### Instructions for the task
Copy the entries below word for word, from their first line through the line "genus: Hesperostipa", including both of those lines.

### Information provided
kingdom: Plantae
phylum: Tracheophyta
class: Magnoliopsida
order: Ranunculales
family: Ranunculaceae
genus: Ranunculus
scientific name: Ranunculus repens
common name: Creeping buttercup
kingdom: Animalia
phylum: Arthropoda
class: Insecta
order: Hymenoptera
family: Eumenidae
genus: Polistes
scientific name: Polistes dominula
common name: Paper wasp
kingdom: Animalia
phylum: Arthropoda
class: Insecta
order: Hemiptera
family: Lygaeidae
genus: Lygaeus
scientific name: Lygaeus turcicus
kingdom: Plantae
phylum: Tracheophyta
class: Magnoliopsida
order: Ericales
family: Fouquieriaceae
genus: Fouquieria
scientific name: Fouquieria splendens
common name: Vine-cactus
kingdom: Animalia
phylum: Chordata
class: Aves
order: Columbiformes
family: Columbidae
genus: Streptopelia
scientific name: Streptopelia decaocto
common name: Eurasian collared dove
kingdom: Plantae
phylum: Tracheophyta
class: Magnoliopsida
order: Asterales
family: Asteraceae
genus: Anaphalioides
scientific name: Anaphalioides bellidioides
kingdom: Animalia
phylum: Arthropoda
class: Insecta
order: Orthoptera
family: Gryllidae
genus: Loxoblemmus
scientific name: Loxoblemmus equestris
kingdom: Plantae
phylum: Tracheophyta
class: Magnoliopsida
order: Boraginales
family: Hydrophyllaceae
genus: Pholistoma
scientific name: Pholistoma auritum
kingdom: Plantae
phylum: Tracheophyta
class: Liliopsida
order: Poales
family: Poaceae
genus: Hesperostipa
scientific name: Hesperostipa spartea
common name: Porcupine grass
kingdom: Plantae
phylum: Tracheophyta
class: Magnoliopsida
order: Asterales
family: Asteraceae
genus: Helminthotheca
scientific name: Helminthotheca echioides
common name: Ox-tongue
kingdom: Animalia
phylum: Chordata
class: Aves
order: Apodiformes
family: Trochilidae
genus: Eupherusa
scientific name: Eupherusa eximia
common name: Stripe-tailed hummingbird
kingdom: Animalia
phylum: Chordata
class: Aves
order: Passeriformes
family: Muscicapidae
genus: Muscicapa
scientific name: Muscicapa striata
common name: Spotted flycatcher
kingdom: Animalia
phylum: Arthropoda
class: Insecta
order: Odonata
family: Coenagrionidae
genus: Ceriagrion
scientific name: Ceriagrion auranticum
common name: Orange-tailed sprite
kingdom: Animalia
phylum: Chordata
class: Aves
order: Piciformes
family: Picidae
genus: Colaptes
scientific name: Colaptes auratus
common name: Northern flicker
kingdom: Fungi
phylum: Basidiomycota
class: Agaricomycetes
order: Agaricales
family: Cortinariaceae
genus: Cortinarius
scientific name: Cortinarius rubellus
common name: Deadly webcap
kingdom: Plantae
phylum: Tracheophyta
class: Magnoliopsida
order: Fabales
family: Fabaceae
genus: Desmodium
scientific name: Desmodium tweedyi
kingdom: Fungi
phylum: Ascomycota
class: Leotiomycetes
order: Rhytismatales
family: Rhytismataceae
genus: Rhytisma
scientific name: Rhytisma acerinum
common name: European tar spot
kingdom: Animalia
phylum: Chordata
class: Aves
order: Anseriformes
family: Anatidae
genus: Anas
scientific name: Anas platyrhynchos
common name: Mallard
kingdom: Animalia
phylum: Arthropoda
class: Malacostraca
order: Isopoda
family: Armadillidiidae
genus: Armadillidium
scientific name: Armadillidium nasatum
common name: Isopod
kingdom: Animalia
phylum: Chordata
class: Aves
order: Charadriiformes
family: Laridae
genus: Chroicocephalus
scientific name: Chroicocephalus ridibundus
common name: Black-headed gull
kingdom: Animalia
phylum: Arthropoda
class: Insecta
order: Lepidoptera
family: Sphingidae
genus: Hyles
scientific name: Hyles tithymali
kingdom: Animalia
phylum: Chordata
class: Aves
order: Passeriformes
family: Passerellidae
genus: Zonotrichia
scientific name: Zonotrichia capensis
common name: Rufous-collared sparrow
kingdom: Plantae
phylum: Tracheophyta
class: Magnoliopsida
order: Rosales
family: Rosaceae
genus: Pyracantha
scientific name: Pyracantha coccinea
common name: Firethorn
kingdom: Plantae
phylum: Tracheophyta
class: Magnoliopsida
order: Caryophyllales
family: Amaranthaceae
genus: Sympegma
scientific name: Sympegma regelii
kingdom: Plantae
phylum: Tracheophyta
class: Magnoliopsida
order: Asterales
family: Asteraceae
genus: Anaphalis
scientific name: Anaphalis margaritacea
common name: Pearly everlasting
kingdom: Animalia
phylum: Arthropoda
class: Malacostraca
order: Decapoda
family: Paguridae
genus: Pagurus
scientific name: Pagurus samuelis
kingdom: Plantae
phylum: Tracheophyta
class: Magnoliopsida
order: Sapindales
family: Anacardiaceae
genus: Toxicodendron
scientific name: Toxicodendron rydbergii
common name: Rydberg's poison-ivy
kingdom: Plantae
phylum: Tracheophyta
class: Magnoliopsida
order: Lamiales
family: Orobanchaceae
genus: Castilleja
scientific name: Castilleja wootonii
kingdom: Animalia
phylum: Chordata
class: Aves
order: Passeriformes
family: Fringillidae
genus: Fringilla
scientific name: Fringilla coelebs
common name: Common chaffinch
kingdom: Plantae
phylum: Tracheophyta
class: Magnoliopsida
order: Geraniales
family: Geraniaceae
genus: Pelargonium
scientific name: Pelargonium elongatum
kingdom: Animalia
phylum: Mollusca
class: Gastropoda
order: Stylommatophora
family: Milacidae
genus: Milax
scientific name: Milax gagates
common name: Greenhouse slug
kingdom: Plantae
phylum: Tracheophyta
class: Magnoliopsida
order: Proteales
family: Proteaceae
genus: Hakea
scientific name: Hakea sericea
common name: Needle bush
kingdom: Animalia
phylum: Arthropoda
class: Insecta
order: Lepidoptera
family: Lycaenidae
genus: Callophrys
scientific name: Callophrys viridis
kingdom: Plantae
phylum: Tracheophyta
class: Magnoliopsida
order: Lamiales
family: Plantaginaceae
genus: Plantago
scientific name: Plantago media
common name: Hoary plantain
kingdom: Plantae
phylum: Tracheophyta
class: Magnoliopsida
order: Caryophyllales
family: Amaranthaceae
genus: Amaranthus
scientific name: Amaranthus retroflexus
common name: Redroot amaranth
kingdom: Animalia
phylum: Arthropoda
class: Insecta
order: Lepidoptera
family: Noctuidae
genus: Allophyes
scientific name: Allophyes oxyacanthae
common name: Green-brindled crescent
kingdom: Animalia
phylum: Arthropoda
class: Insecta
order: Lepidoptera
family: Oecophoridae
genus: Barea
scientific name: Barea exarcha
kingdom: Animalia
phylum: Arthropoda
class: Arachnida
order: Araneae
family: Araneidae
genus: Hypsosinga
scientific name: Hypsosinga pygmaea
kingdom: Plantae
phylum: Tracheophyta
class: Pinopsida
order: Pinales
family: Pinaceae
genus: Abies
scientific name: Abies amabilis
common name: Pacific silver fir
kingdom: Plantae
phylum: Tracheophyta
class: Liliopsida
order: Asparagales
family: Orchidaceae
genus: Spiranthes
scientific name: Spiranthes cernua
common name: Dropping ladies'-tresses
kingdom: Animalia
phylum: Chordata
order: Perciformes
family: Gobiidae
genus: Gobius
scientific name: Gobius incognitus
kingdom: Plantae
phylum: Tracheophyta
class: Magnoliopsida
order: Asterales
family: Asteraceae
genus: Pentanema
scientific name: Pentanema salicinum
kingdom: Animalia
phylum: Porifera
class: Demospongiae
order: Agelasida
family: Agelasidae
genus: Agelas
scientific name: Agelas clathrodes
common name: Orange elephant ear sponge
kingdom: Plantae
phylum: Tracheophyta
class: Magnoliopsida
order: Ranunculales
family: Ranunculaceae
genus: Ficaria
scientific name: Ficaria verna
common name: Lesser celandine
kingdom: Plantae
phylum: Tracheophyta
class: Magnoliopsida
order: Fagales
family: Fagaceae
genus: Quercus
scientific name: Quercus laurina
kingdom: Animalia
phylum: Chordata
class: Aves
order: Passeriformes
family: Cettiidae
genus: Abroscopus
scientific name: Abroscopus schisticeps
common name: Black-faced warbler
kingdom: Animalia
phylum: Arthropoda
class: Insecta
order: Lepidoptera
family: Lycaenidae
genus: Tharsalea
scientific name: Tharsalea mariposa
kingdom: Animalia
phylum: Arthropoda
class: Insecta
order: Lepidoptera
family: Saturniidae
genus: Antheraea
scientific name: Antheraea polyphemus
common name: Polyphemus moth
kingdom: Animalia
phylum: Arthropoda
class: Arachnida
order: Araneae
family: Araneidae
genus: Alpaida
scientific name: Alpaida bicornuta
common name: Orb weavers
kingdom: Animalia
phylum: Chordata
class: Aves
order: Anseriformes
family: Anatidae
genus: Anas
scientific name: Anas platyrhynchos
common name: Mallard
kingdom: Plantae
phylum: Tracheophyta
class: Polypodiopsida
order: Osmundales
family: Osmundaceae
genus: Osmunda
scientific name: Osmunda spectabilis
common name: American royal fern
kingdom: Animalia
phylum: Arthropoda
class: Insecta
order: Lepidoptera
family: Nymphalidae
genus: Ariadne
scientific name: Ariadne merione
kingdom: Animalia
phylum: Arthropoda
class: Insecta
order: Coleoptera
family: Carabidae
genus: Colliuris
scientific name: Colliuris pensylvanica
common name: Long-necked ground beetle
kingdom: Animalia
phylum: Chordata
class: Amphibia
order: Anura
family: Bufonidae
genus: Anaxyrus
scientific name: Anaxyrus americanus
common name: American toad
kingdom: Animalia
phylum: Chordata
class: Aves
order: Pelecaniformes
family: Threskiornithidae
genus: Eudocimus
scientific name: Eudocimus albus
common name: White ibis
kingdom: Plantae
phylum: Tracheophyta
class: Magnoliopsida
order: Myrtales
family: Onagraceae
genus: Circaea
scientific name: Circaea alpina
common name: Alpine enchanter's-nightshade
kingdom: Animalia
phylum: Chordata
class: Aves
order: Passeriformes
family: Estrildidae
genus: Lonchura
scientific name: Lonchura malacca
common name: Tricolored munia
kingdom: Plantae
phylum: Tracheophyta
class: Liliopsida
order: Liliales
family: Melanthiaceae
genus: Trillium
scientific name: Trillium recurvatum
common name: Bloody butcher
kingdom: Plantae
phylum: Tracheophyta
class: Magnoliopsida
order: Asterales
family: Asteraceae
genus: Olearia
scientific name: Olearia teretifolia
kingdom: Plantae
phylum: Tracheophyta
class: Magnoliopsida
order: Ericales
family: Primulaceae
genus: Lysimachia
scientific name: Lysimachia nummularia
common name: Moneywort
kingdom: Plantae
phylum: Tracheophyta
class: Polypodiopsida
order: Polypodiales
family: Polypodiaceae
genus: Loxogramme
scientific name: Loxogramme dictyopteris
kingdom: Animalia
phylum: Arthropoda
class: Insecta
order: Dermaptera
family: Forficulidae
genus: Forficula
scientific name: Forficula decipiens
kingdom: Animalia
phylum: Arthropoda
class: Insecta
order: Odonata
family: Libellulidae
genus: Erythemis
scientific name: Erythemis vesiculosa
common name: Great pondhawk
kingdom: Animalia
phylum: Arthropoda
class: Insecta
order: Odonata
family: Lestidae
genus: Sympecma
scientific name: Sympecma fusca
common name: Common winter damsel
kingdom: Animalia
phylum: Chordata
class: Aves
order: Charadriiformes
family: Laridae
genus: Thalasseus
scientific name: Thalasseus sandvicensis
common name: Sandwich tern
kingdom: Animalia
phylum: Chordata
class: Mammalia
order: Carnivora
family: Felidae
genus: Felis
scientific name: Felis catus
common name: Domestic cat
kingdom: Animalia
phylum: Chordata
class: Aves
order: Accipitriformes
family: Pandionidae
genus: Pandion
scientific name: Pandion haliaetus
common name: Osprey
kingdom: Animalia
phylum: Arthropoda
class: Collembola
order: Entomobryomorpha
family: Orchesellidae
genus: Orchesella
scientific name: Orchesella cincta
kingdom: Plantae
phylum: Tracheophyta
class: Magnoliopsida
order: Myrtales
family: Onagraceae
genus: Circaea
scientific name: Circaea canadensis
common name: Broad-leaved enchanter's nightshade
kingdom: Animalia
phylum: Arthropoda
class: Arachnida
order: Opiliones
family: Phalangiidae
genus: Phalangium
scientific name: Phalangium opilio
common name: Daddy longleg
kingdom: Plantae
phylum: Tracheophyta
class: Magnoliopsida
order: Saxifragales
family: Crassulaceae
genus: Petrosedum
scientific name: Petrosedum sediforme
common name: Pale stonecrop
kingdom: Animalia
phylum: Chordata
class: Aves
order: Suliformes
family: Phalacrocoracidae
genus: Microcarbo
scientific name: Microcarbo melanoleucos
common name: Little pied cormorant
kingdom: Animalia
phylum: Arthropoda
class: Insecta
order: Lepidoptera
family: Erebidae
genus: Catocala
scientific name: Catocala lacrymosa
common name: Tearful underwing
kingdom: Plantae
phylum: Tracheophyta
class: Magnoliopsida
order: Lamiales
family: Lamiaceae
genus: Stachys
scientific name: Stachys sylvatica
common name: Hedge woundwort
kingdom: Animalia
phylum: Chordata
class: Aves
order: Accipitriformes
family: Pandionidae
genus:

### Output for this task
kingdom: Plantae
phylum: Tracheophyta
class: Magnoliopsida
order: Ranunculales
family: Ranunculaceae
genus: Ranunculus
scientific name: Ranunculus repens
common name: Creeping buttercup
kingdom: Animalia
phylum: Arthropoda
class: Insecta
order: Hymenoptera
family: Eumenidae
genus: Polistes
scientific name: Polistes dominula
common name: Paper wasp
kingdom: Animalia
phylum: Arthropoda
class: Insecta
order: Hemiptera
family: Lygaeidae
genus: Lygaeus
scientific name: Lygaeus turcicus
kingdom: Plantae
phylum: Tracheophyta
class: Magnoliopsida
order: Ericales
family: Fouquieriaceae
genus: Fouquieria
scientific name: Fouquieria splendens
common name: Vine-cactus
kingdom: Animalia
phylum: Chordata
class: Aves
order: Columbiformes
family: Columbidae
genus: Streptopelia
scientific name: Streptopelia decaocto
common name: Eurasian collared dove
kingdom: Plantae
phylum: Tracheophyta
class: Magnoliopsida
order: Asterales
family: Asteraceae
genus: Anaphalioides
scientific name: Anaphalioides bellidioides
kingdom: Animalia
phylum: Arthropoda
class: Insecta
order: Orthoptera
family: Gryllidae
genus: Loxoblemmus
scientific name: Loxoblemmus equestris
kingdom: Plantae
phylum: Tracheophyta
class: Magnoliopsida
order: Boraginales
family: Hydrophyllaceae
genus: Pholistoma
scientific name: Pholistoma auritum
kingdom: Plantae
phylum: Tracheophyta
class: Liliopsida
order: Poales
family: Poaceae
genus: Hesperostipa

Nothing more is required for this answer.